Controlling Mosquitoes in Your Yard
This article was originally published on June 11, 2009 and expired on July 15, 2009. It is provided here for archival purposes and may contain dated information.
After the excessive rain of 2008 and heavy rains this spring, mosquitoes are poised to be a real problem in 2009. To reduce mosquito problems in your yard, eliminate breeding sites. An ongoing program of eliminating these sites in your yard is actually easy and not very time consuming. However, it must be done regularly, states David Robson, one of our University of Illinois Extension horticulture educators.
Mosquito outbreaks, in which large numbers of biting mosquitoes are present for several days, are the result of lowland flooding a couple weeks previously. Eggs that are laid in these low areas can be dry for months.
Many ponds and backyard water features can be potential breeding grounds for the mosquitoes. Heavy rains that flood these areas cause the eggs to hatch, resulting in larvae that develop into adult, biting mosquitoes in about two weeks. If you have areas of your property that are flooded for at least 10 to 14 days at a time, adjusting drainage or maintaining them as permanent ponds will allow you to reduce mosquitoes from these areas.
Permanent bodies of water—such as ponds, abandoned swimming pools and garden pools—should contain top-feeding fish to eat any mosquito larvae that try to develop. Gambusia (known as mosquito fish), most bait minnows or guppies will eliminate any mosquito larvae that are present in water bodies.

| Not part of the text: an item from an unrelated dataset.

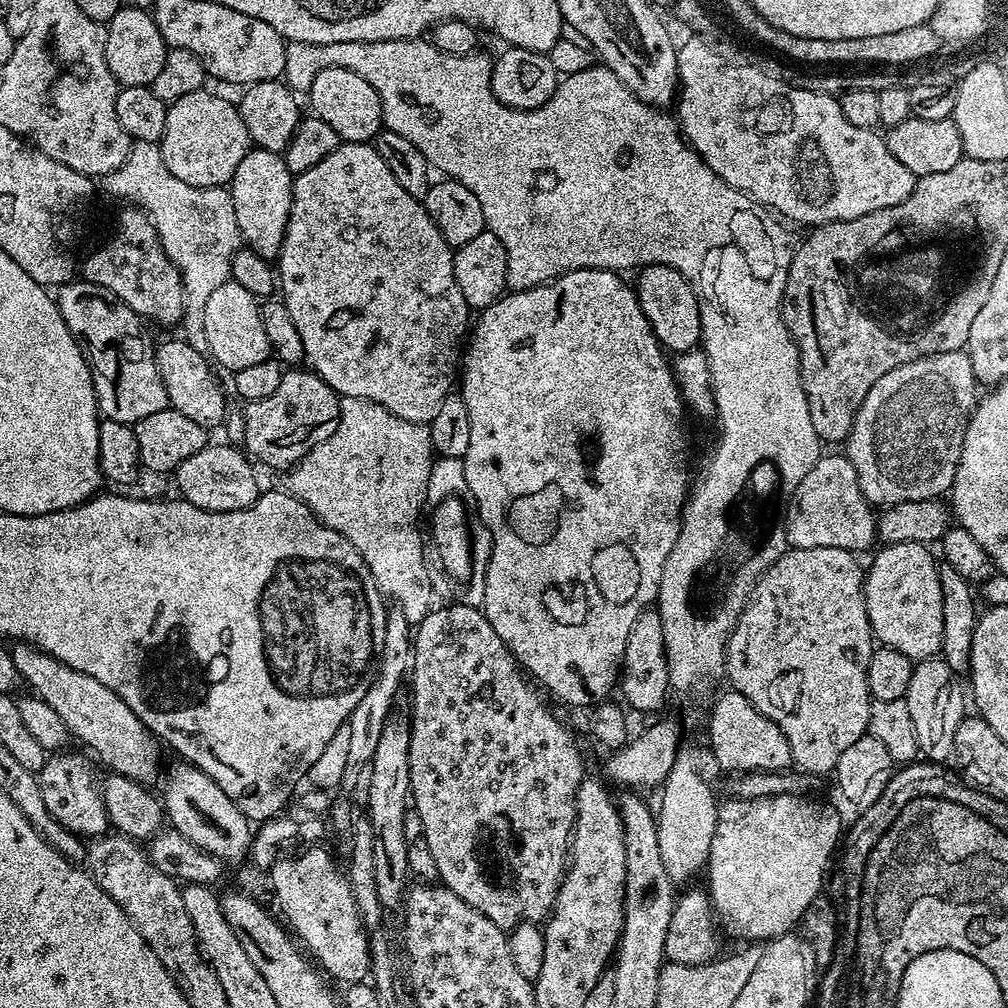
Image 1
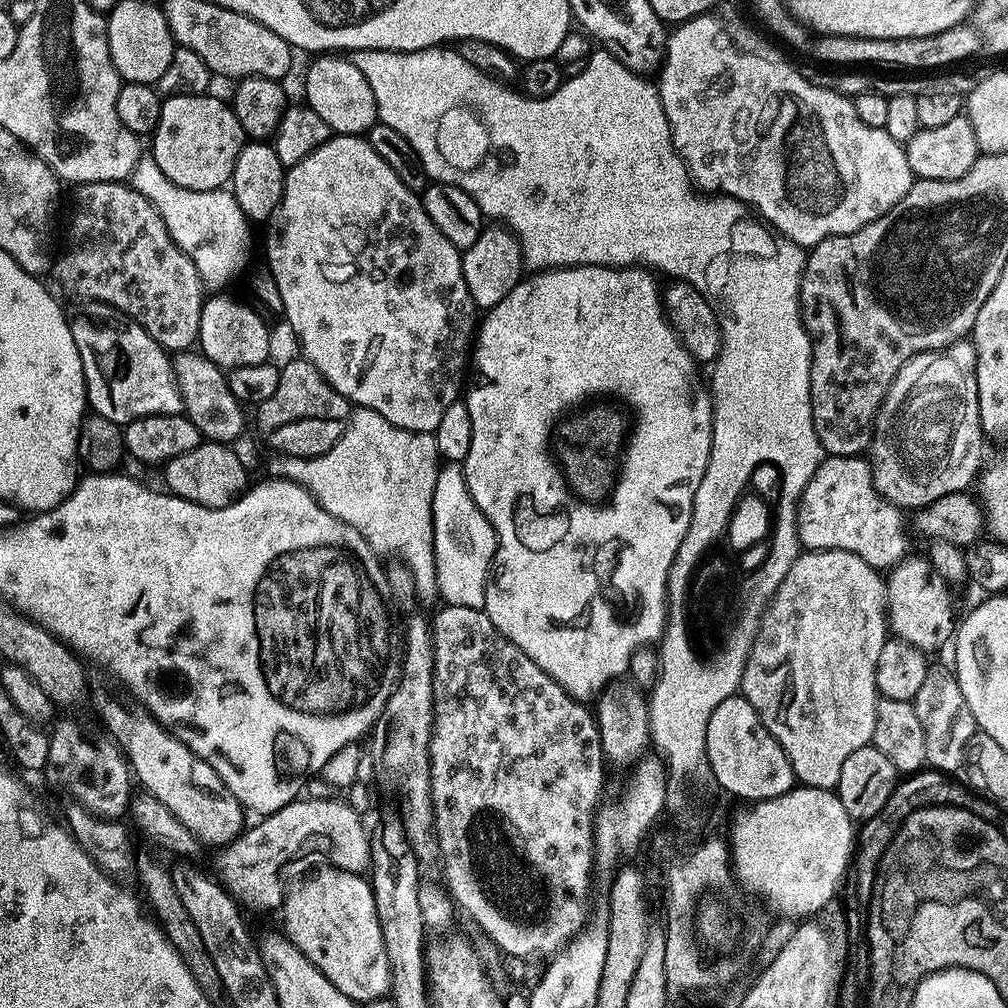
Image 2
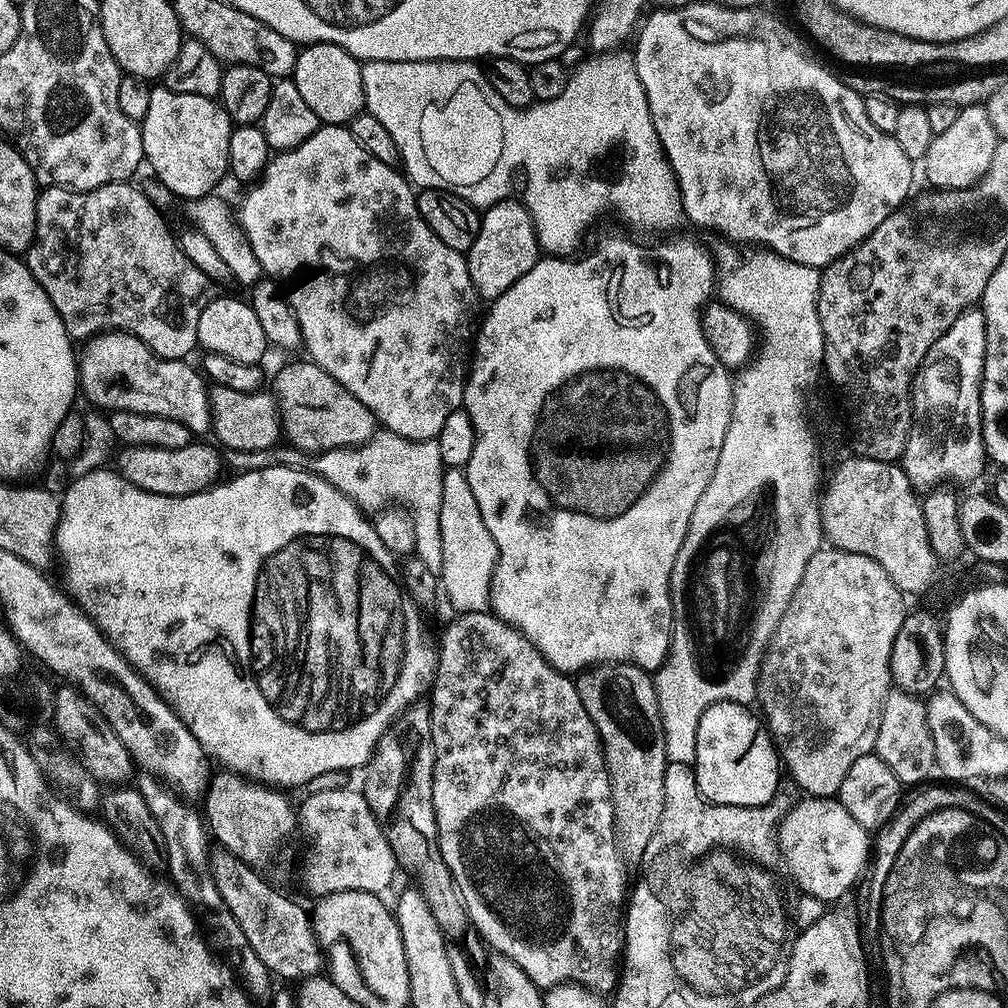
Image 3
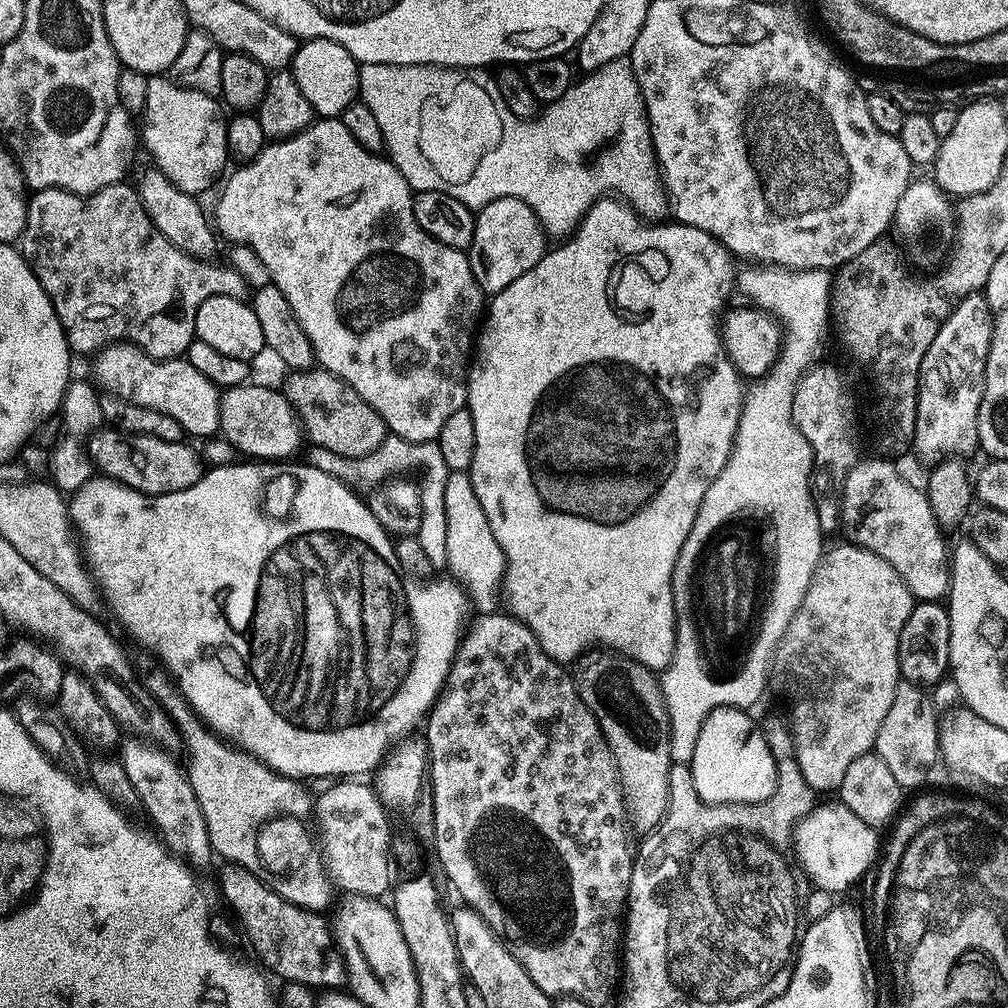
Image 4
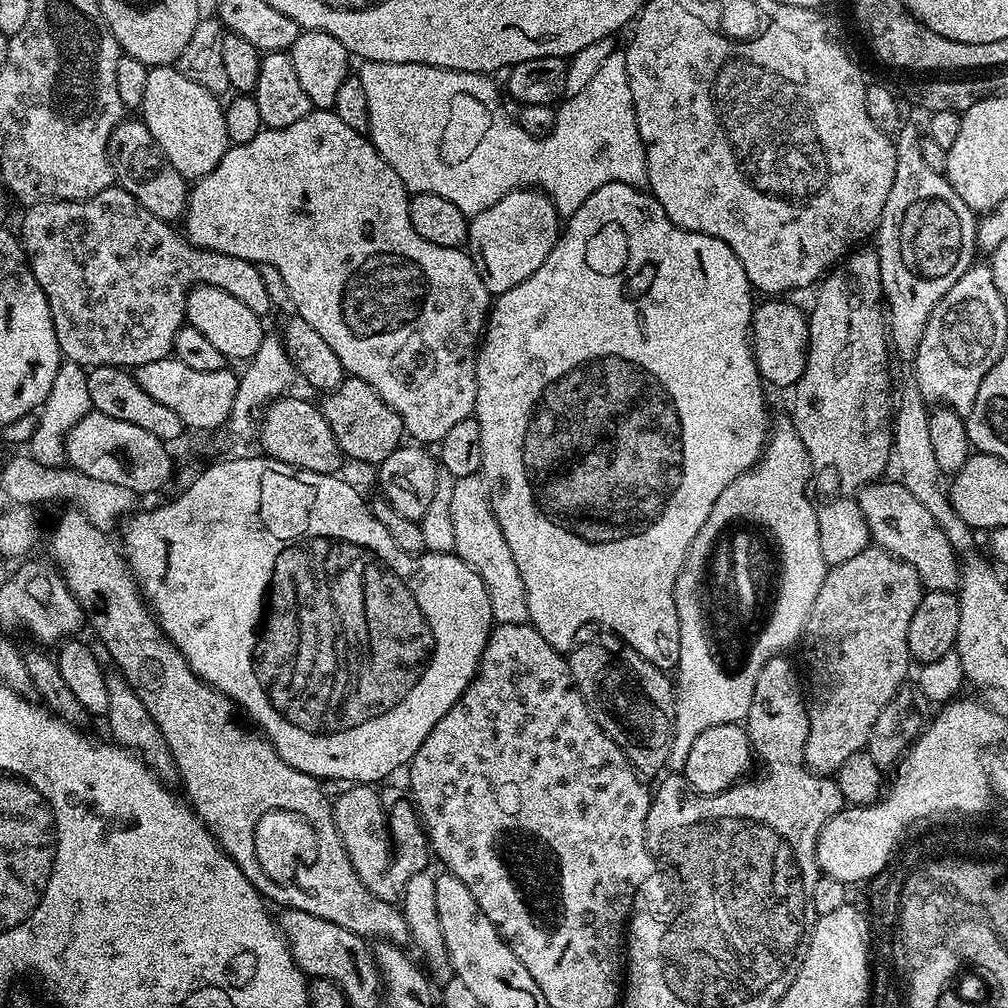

If the water is shallow, the fish may die from summer's heat or freezing during the winter and have to be replaced occasionally.
When selecting fish, realize that Gambusia may be difficult to find since they do not overwinter here, that guppies need water that is at least 60 degrees F. or warmer, and that goldfish may not eat
enough mosquito larvae to be effective. Minnows from a bait shop will probably be the cheapest, most available form of season-long mosquito control.
Mosquitoes can also be controlled as larvae in water with insecticides. Bacillus thuringiensis israeliensis, a bacteria that kills only the larvae of mosquitoes and closely related insects, is available in some garden centers.
Other mosquitoes will develop throughout the summer in small amounts of water that may accumulate in birdbaths, old tires, tin cans and other containers. These containers should be eliminated, pierced so that they do not hold water or emptied and dried at least once a week so that mosquitoes are not able to develop in them.